Alle Schneesportarten verlangen Fähigkeiten, die im Alltag nicht ausreichend trainiert werden können. Daher sollen Wintersportler zur Vorbereitung mindestens drei Mal pro Woche entsprechende Kraft-, Beweglichkeits- und Ausdauerübungen, wie sie etwa Sportclubs oder Fitnesscenter anbieten, absolvieren. Hierbei ist es besonders ratsam, die Kräftigung der Oberschenkel- und Rückenmuskulatur vorzunehmen. Personen die ohnedies das ganze Jahr Sport machen, haben auch in punkto Sicherheit einen Vorteil: Sie werden viel später müde.

Snowboarder müssen unbedingt auch das richtige Fallen lernen

und erst im Anschluss das Fahren. Sturzkurse sind im Programm der meisten Snowboardschulen zu finden.

Was die Auswahl des Materials anlangt, muss beachtet werden, dass sie vom persönlichen Fahrstil und –können abhängt. Beim Kauf muss man sich von den Fachspezialisten beraten lassen. Vor der Saison müssen bereits vorhandene Schuhe, insbesondere Sohle und Schnallen, Bindungen, Beläge und Kanten kontrolliert werden.

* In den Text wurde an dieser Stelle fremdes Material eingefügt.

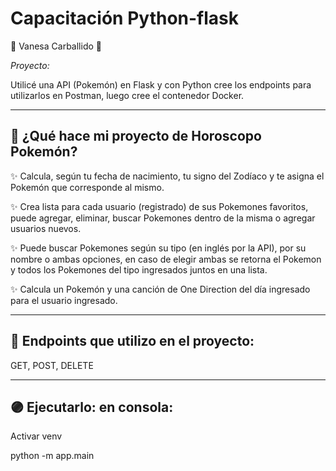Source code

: # Capacitación Python-flask 

🌸 Vanesa Carballido 🌸 

_Proyecto:_

Utilicé una API (Pokemón) en Flask y con Python cree los endpoints para utilizarlos en Postman, luego cree el contenedor Docker.

_________________________________

## 💙  ¿Qué hace mi proyecto de Horoscopo Pokemón? 

✨ Calcula, según tu fecha de nacimiento, tu signo del Zodíaco y te asigna el Pokemón que corresponde al mismo.

✨ Crea lista para cada usuario (registrado) de sus Pokemones favoritos, puede agregar, eliminar, buscar Pokemones dentro de la misma o agregar usuarios nuevos.

✨ Puede buscar Pokemones según su tipo (en inglés por la API), por su nombre o ambas opciones, en caso de elegir ambas se retorna el Pokemon y todos los Pokemones del tipo ingresados juntos en una lista.

✨ Calcula un Pokemón y una canción de One Direction del día ingresado para el usuario ingresado.

_______________

## 💙 Endpoints que utilizo en el proyecto: 
GET, POST, DELETE

__________________________
## 🟣 Ejecutarlo: en consola:

Activar venv

python -m app.main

Zur kompletten Ausrüstung gehören:

Zweckmäßige Bekleidung (wasserundurchlässige Kleidung mit Knie- und Gesäßpolsterung), Ohren- und Augenschutz, Handschuhe mit Handgelenksschutz und ein Helm. Brillen- und Kontaktlinsenträger müssen auch bei der Ausübung des Sports die Sehhilfe tragen, da sie sonst aufgrund der wechselnden Schnee- und Lichtverhältnisse, aber auch der kontrastarmen Sichtbedingungen erhöhtes Unfallrisiko haben.